■ INSTRUCTIONS FOR THE TASK
Please find every line of the listing below where "lists" occurs and copy it.

Segment Start: DATA SHOWN

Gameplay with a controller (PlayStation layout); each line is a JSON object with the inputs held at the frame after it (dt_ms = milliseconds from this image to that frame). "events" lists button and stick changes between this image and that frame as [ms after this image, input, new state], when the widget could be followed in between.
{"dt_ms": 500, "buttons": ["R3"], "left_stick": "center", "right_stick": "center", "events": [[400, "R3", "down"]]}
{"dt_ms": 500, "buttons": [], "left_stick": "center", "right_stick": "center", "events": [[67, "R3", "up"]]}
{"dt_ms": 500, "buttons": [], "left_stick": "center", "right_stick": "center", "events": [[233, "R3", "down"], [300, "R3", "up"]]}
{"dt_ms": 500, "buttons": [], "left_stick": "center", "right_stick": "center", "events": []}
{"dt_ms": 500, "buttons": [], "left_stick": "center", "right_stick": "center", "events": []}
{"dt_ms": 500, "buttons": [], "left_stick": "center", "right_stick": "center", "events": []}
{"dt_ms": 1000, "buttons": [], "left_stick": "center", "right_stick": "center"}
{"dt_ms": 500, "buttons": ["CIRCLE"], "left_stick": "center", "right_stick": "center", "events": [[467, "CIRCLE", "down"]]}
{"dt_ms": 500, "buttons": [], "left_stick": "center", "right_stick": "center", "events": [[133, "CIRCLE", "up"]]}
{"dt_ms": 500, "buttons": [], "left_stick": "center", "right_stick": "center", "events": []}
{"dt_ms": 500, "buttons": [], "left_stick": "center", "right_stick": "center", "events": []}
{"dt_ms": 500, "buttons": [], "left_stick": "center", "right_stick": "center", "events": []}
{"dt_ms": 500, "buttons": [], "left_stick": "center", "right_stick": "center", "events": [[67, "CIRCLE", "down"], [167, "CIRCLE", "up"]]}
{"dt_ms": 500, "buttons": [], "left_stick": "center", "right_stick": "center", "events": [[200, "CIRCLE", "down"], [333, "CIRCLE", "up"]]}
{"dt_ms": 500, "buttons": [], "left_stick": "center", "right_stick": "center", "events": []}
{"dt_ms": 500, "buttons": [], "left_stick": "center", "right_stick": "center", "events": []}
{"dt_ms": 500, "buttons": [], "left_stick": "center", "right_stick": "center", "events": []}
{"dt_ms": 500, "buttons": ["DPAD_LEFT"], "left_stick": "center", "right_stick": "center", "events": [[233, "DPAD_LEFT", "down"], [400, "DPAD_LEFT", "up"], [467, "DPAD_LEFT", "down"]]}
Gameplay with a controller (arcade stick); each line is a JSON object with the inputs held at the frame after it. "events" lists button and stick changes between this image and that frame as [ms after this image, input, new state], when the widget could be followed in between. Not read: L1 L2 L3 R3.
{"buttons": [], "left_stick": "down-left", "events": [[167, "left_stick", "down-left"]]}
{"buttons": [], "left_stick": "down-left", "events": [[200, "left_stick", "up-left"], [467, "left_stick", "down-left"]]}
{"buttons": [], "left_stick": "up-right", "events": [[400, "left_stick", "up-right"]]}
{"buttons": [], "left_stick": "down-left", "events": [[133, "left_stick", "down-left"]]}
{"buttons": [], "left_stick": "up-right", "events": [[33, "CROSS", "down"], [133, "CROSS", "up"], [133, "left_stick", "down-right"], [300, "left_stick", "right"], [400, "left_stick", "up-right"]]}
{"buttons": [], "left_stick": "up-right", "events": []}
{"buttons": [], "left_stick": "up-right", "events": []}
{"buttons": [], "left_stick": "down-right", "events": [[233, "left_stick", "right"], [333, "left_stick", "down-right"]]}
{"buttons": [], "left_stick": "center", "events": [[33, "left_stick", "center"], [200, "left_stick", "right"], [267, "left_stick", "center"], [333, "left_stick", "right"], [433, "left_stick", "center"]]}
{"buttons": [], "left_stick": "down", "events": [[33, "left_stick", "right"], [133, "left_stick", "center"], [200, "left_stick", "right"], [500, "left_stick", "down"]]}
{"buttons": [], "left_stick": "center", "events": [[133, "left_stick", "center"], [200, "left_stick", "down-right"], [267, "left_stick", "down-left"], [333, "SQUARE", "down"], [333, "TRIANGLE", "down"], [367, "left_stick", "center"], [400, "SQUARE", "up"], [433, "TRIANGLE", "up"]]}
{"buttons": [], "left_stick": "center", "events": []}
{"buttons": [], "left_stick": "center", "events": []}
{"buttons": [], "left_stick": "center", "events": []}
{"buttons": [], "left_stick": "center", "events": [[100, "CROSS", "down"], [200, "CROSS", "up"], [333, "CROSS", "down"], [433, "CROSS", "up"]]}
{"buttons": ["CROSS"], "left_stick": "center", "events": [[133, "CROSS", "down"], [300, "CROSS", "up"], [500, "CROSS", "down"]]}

Segment End: DATA SHOWN

■ ANSWER TO THIS TASK
Gameplay with a controller (PlayStation layout); each line is a JSON object with the inputs held at the frame after it (dt_ms = milliseconds from this image to that frame). "events" lists button and stick changes between this image and that frame as [ms after this image, input, new state], when the widget could be followed in between.
Gameplay with a controller (arcade stick); each line is a JSON object with the inputs held at the frame after it. "events" lists button and stick changes between this image and that frame as [ms after this image, input, new state], when the widget could be followed in between. Not read: L1 L2 L3 R3.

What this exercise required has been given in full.